Life Without Ed: How One Woman Declared Independence from Her Eating Disorder and How You Can Too, by Jenni Schaefer
This book was required reading for the eating disorder program that I graduated from. In it, Schaefer frames an eating disorder as an abusive voice that co-exists with other voices inside one’s head. The head of my program at the time agreed with Schaefer, further challenging us to understand our minds as hosts of a peanut gallery of voices, and we can choose to listen to any we like.
That being said, Ed’s voice is notoriously powerful and abusive. Schaefer walks the reader through understanding exactly how Ed works, why he’s harmful, how he gets away with it, and how to stop him from getting away with it, anymore.
What Made Maddy Run: The Secret Struggles and Tragic Death of an All-American Teen, by Kate Fagan
I heard about Maddy’s story when I was very new to the mental illness treatment scene. I’d only just acquired a therapist and hadn’t even been introduced to a psychiatrist. The book is essentially a memoir of Madison Holleran, a former University of Pennsylvania track athlete who died by suicide in 2014.
The story was a real headliner at the time, for Holleran was beautiful, athletic, well liked, and smart enough to go to UPenn. She was the perfect example of the last person that mental illness stereotypes would have you believe could kill themselves. Yet, she leapt from atop a building in Philadelphia. Few could understand how such a tragedy was possible. This book makes it possible, and it is a sobering highlight of how suicide slashes across racial, ethnic, socio-economic, educational backgrounds. When I read about Holleran as I entered into freshman year with an aching brain, I was able to ground myself. I felt less ashamed knowing that anyone, regardless of popular suspicion, could go through what I was going through, and it wasn’t ridiculous or far-fetched. It was real.

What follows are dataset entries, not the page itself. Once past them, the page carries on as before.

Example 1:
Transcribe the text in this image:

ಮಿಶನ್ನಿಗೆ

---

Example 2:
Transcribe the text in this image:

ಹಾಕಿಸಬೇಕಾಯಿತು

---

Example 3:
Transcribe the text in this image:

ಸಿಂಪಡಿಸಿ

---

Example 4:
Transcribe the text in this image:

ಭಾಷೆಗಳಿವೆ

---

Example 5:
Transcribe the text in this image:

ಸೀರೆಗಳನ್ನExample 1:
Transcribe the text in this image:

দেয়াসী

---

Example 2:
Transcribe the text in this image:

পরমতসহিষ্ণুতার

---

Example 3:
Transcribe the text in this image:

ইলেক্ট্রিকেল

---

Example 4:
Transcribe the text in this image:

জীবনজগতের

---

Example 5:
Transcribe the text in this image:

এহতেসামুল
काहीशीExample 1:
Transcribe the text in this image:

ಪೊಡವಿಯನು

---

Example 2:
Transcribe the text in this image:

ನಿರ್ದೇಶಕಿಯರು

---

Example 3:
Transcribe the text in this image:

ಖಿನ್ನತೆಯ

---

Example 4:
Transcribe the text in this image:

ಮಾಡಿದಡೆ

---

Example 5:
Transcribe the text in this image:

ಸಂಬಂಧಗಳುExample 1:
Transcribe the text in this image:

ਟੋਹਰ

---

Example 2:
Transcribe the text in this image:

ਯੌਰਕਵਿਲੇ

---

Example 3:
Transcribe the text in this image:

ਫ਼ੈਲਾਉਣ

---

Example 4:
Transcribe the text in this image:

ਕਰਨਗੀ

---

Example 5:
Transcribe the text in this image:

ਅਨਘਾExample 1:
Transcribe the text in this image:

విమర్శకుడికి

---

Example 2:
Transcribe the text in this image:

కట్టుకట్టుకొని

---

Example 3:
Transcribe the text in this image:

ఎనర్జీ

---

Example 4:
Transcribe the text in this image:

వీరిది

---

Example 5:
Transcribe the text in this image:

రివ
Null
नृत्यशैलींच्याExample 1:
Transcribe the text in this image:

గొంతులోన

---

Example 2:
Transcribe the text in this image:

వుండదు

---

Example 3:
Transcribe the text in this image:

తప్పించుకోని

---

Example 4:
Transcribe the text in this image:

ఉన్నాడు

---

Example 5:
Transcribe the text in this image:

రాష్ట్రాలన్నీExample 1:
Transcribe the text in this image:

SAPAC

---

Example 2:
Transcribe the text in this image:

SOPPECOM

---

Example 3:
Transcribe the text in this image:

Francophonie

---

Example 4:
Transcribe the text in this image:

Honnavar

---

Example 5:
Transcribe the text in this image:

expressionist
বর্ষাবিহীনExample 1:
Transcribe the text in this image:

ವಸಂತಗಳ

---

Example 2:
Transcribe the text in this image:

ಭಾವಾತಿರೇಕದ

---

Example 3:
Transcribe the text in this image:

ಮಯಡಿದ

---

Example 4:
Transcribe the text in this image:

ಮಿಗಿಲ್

The Planet Trillaphon as It Stands in Relation to the Bad Thing, a short story by David Foster Wallace
David Foster Wallace is a classic American author who, like Plath, ended his life via suicide, and is both a marvelous wordsmith and problematic in his treatment and discussion of women. Setting those issues aside, he wrote a peculiar little story in his early, Amherst days about being on an antidepressant. The medication is Trillaphon, and the Brown-attending student narrator likens being on the pill to being on another planet. The narrator is on meds after a suicide attempt, and he titles his depression “The Bad Thing.”
A more vivid description of depression and its medicated state I’ve never before read, and Wallace’s jumpy, carry-on style is even more relatable to me and my inner voice than Plath’s is. Wallace is an essential read, and his work on mental illness is the most essential of it all. Google the title of the story (that I won’t bother to type out again) and devote a few minutes to it. You’ll emerge befuddled and concerned, but Infinitely wiser.